Los perfumes y un falso milagro

Me engañó la vida con un falso milagro. Cuando me acercaba al ambón para proclamar el evangelio, percibía aroma de rosas; no sucedía siempre, sólo algunos días. Creí que me bendecía el Señor con el aroma de su palabra, hasta que me percaté de que aquel fenómeno sólo sucedía cuando en el primer banco estaba una feligresa determinada, aficionada a ducharse con perfume en lugar de con agua, como todo el mundo. Menuda decepción.

Y la casa se llenó de la fragancia del perfume.
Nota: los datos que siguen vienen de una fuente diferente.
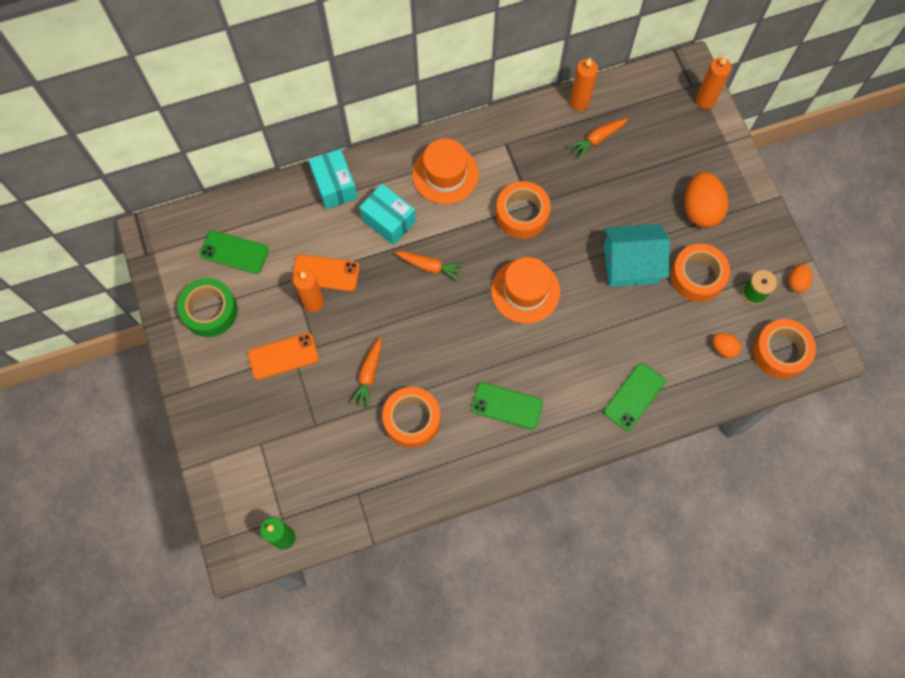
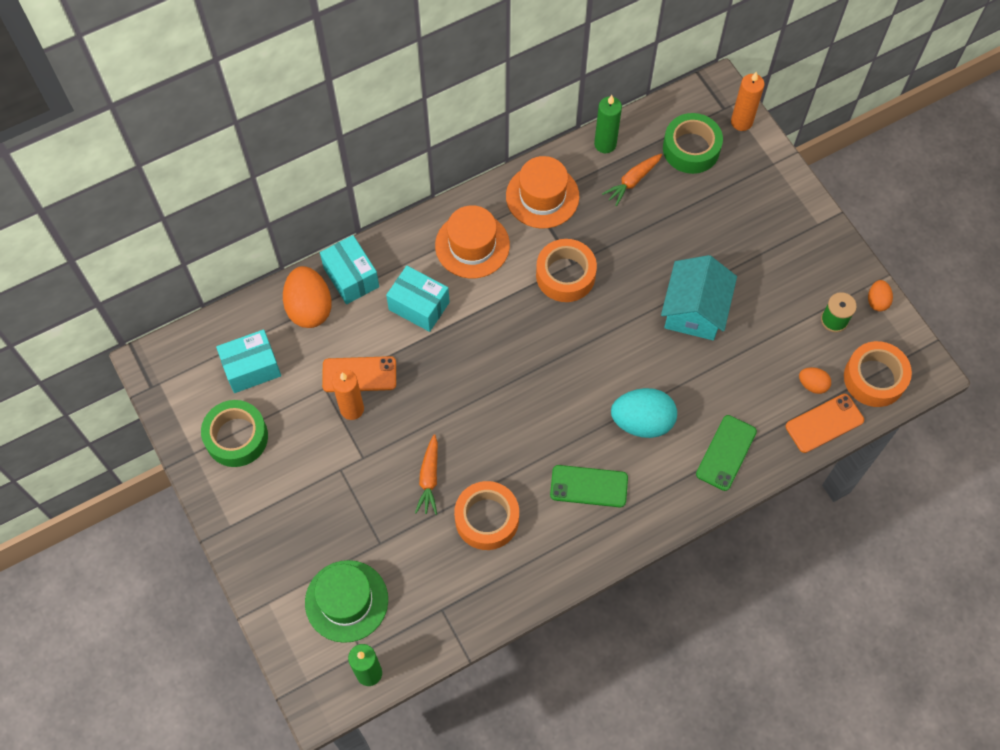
camera: 10 degrees left, 5 degrees down
(234, 252) = (252, 368): green phone -> turquoise box
(277, 471) = (346, 601): none -> green hat
(283, 356) = (329, 473): orange phone -> orange phone (824, 423)
(430, 266) = (475, 349): orange carrot -> none
(525, 291) = (585, 358): orange hat -> orange hat (542, 196)
(565, 356) = (642, 422): none -> turquoise egg
(579, 102) = (605, 144): orange candle -> green candle
(630, 264) = (694, 310): turquoise house -> turquoise house turned 60 degrees counterclockwise
(655, 118) = (691, 149): none -> green tape
(697, 276) = (769, 312): orange tape -> none
(700, 209) = (759, 239): orange egg -> orange egg (309, 308)

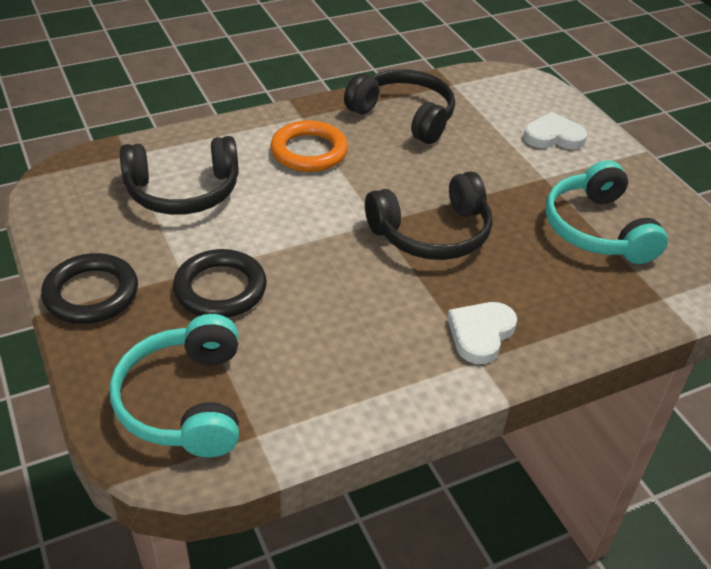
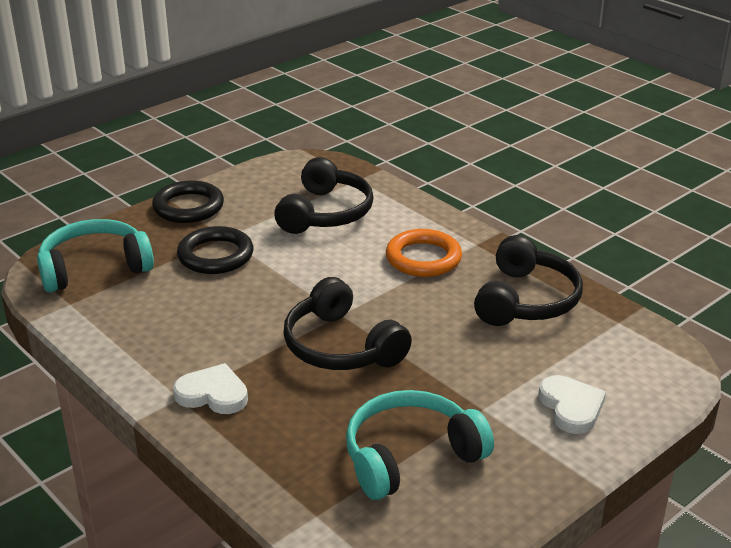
camera: 75 degrees right, 10 degrees down
(183, 191) = (325, 213): black headphones -> black headphones turned 135 degrees counterclockwise

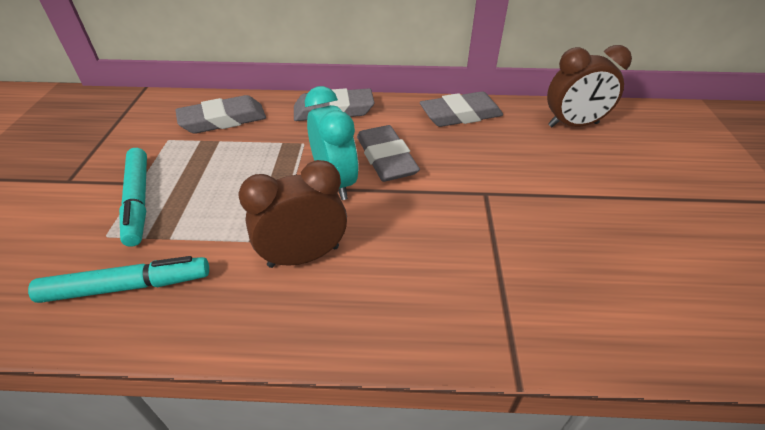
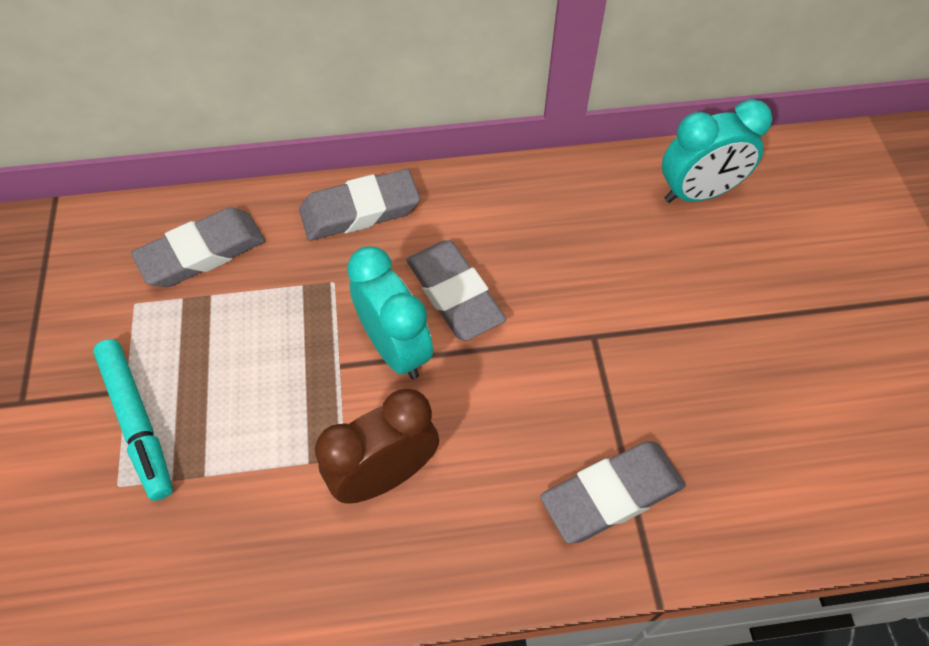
camera: 10 degrees left, 15 degrees up
(127, 286) = (179, 557): turquoise marker -> none
(460, 115) = (543, 194): grey eraser -> grey eraser (611, 494)
(573, 125) = (698, 193): brown clock -> turquoise clock

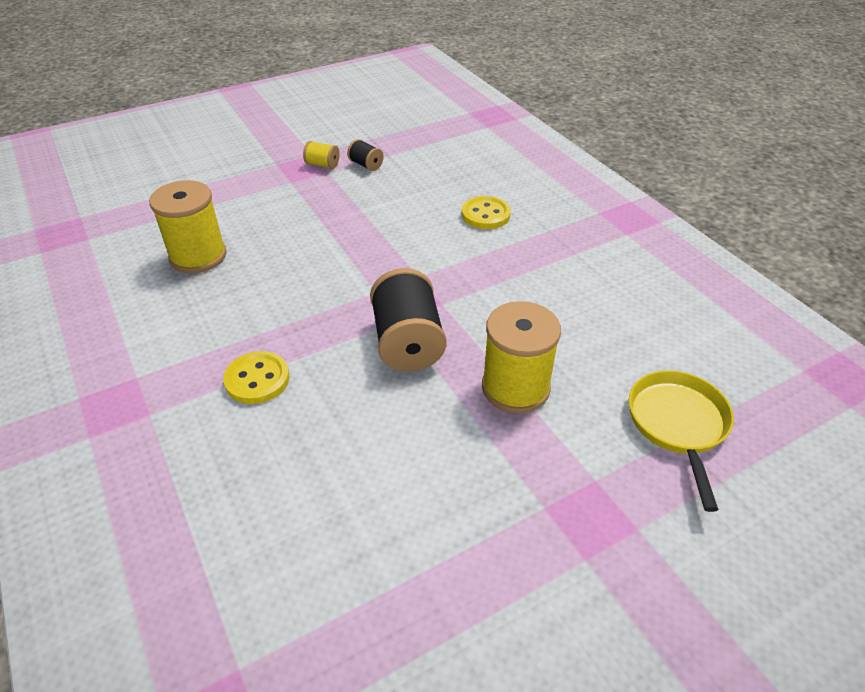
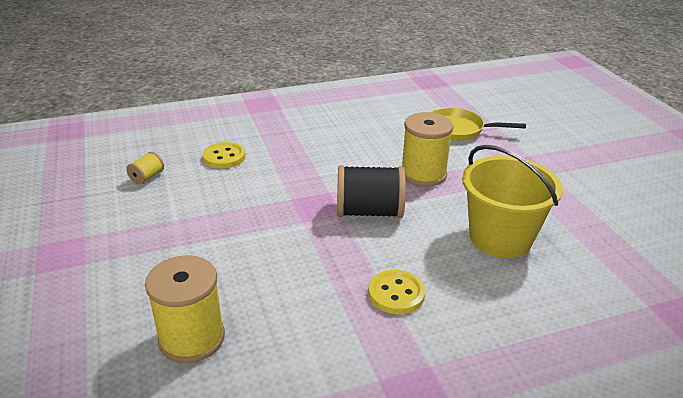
camera: 80 degrees left, 10 degrees down
(322, 165) = (68, 238): yellow spool -> yellow spool (147, 177)
(366, 165) = (93, 210): black spool -> none
(377, 479) = (500, 238): none -> yellow bucket

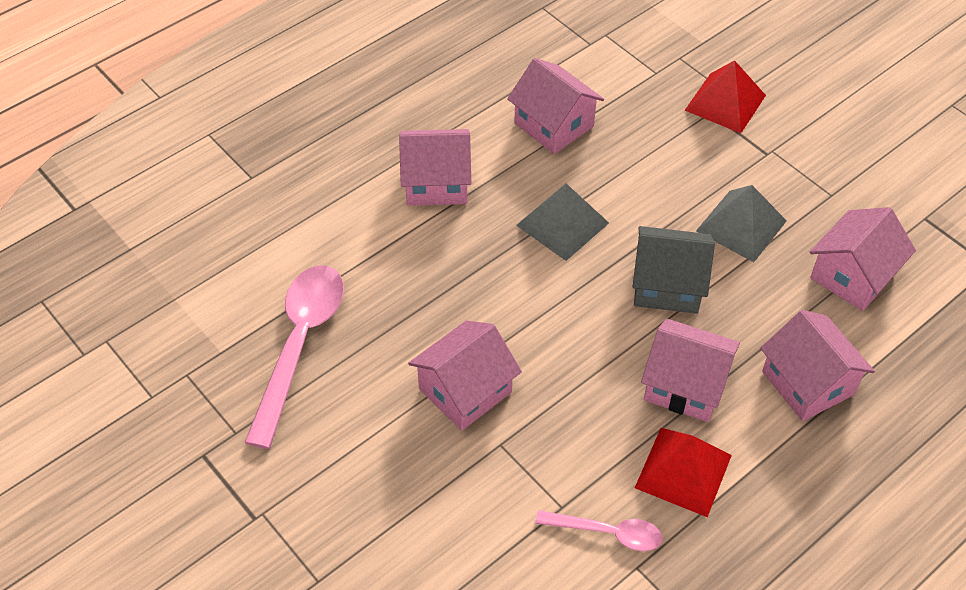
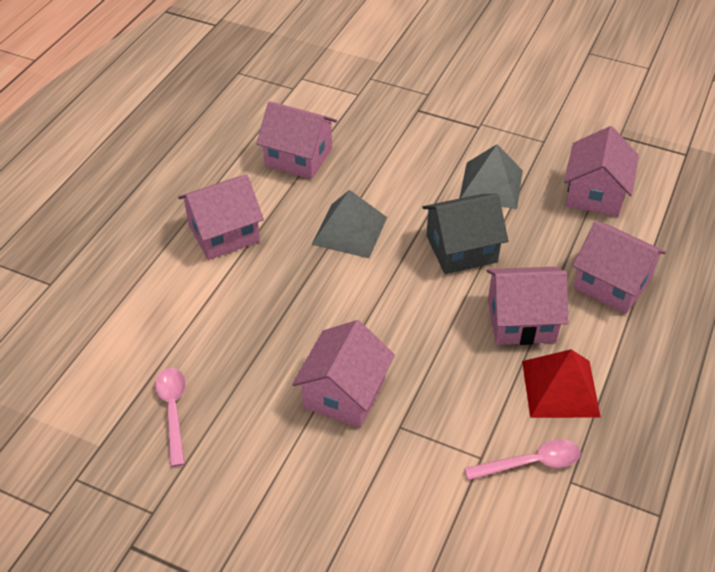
camera: 25 degrees left, 5 degrees down
(300, 345) = (173, 411): pink spoon -> pink spoon, size x0.54
(725, 102) = (424, 100): red pyramid -> none

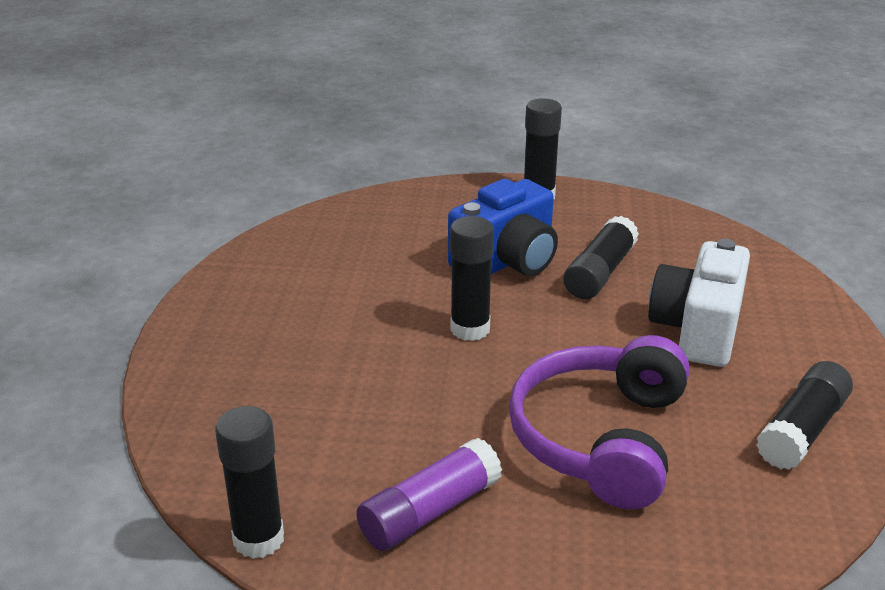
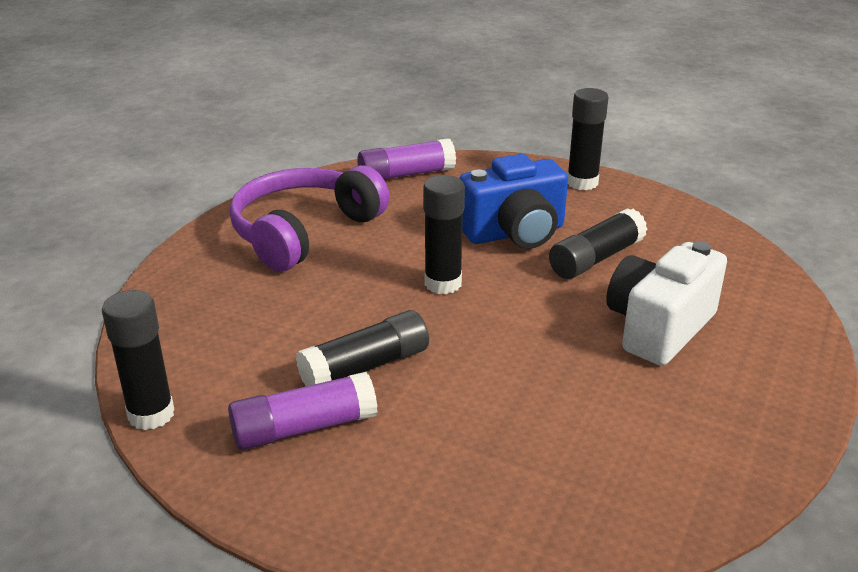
camera: 20 degrees right, 0 degrees up
(356, 218) = (406, 174): none -> purple glue stick
(600, 438) = (499, 403): purple headphones -> purple headphones (304, 232)
(802, 430) = (706, 443): black glue stick -> black glue stick (365, 367)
No soy muy aficionado a los frascos de colonia, pero los perfumes de la Escritura me cautivan. El Antiguo Testamento está lleno de perfumes exóticos y, en el Nuevo, los perfumes son pieza clave en el entierro de Cristo. Lo tenía guardado para el día de mi sepultura.

Dice san Pablo que nosotros somos incienso de Cristo ofrecido a Dios, entre los que se salvan y los que se pierden; para unos, olor de muerte que mata; para los otros, olor de vida, para vida (2Cor 15-16). Por eso Judas no soportó aquel perfume de amor derramado por María.

Traed ese perfume al templo, y no os bañéis en agua de rosas, que no hace falta.